Hanging in there
Before I start, I have a little announcement to make. I'm starting to find it difficult to keep this blog going on a daily basis, and I'm also aware that something is going to have to give when I re-start my degree course in the autumn. I decided to wait till I'd finished the green jacket (which was a lot of work) before I came to a final decision, because then I'd have a better idea of how much time I normally had. Well, that was finished a week ago, and I'm still feeling I'm trying to balance things all the time; so the blog will carry on as normal until Friday, at which point I'm having the weekend off, and after that it will appear on Mondays, Wednesdays, and Fridays only.
Why those days? Ah, well, it's because I have an instant reminder system. It's called Girl Genius. It's my favourite webcomic, it comes out on those days of the week, and on those days it's the first thing I look at when I open my browser; so I will know that if I've looked at it, I'm doing a blog post. Simple. (And if this blog is still running when it finishes, then by that time I shall have it well ingrained anyway!)
So today you're getting netting. This is the thing that was going to be the football carrier and then morphed into a hanging basket for a couple of unrelated reasons. I did a few more rounds over the weekend and was very pleased I'd already decided to turn it into a hanging basket, because the smaller mesh really wouldn't have worked well for a football carrier, at least not unless I'd put several more knots on my initial grommet. If you recall, the pattern called for a 5 cm mesh stick, and the folding ruler I've been using is about 3 cm; so I could still make a football carrier if I wanted, but I'd have to multiply everything up by 5/3, so instead of starting with 12 half-meshes I'd have had to start with 20. But I probably won't bother doing that unless I hear someone bemoaning the fact that they don't have a bag to carry their football... and, honestly, I've been at that church for five years now and never heard anyone with that particular complaint yet, so I'm in no hurry to make "super-grommet".
Well, as you can see from the photo, it did need a bit of extra work to turn it into a hanging basket, and that extra work wasn't detailed in the book so I had to think it all up myself. (There is a method for making handles, but for a hanging basket you want quite narrow straps, narrower than would be comfortable to hold as a handle. So I decided I wasn't going to use that method.) And the first thing I needed to do was create a stable finish for the top edge. A wavy edge with corners of meshes sticking up diagonally doesn't look awful, but in my opinion it could look better. Besides, if the top edge is neatly finished, it makes it that much easier to insert your pot or bowl. I already had a pair of ends (one free, one on the netting needle) coming out of the final drop knot, and so the obvious thing to do was to use those; and the simplest way to use them seemed to be to make a rope ring, incorporating the corners of the meshes into the twists.

•••••

List of tasks:
1 - Retype part of the netting blog post above word for word. Begin at the words "Hanging in there" and stop after "and Fridays only.".
2 - Answer these questions from the netting blog post above:
(a) After the weekend off, on which days will the blog appear?
(b) What size mesh stick did the pattern call for?
(c) How long has the writer been at the church?

Entries shown:

•••••

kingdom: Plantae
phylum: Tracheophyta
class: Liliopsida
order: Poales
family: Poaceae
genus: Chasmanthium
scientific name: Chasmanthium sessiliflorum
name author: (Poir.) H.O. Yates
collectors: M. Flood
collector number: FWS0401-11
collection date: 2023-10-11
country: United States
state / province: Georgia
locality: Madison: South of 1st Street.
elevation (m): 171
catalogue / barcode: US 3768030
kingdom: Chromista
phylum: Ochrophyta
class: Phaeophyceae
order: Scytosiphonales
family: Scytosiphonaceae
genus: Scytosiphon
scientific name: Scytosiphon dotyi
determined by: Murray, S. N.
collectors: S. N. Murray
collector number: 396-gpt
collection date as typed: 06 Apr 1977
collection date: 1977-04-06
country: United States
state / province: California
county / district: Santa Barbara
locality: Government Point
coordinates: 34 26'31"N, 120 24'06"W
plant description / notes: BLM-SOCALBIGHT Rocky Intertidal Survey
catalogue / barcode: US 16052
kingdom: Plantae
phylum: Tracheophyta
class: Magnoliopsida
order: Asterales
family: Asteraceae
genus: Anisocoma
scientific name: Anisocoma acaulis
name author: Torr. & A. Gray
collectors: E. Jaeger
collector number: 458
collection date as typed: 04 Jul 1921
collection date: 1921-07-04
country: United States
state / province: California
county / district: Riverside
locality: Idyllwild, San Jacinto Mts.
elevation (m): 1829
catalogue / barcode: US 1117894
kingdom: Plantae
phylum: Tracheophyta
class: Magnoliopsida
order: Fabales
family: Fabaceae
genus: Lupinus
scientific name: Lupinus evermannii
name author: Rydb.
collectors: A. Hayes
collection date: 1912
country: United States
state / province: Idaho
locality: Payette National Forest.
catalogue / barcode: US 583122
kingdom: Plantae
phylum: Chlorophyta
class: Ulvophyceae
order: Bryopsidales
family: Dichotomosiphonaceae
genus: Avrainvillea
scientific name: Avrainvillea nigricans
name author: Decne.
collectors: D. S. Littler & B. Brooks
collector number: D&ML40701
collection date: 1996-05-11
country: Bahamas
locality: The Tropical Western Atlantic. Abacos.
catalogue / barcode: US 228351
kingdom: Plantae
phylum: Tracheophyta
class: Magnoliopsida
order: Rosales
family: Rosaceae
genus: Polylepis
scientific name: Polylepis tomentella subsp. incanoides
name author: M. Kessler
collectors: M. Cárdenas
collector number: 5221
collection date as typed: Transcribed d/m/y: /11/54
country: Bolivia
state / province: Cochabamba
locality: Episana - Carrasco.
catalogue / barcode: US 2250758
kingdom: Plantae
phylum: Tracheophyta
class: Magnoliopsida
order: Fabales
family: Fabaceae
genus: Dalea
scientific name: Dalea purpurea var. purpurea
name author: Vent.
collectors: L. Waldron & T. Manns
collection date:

•••••

Results for the exercise:
1 -
Hanging in there
Before I start, I have a little announcement to make. I'm starting to find it difficult to keep this blog going on a daily basis, and I'm also aware that something is going to have to give when I re-start my degree course in the autumn. I decided to wait till I'd finished the green jacket (which was a lot of work) before I came to a final decision, because then I'd have a better idea of how much time I normally had. Well, that was finished a week ago, and I'm still feeling I'm trying to balance things all the time; so the blog will carry on as normal until Friday, at which point I'm having the weekend off, and after that it will appear on Mondays, Wednesdays, and Fridays only.

2 -
(a) Mondays, Wednesdays, and Fridays
(b) 5 cm
(c) Five years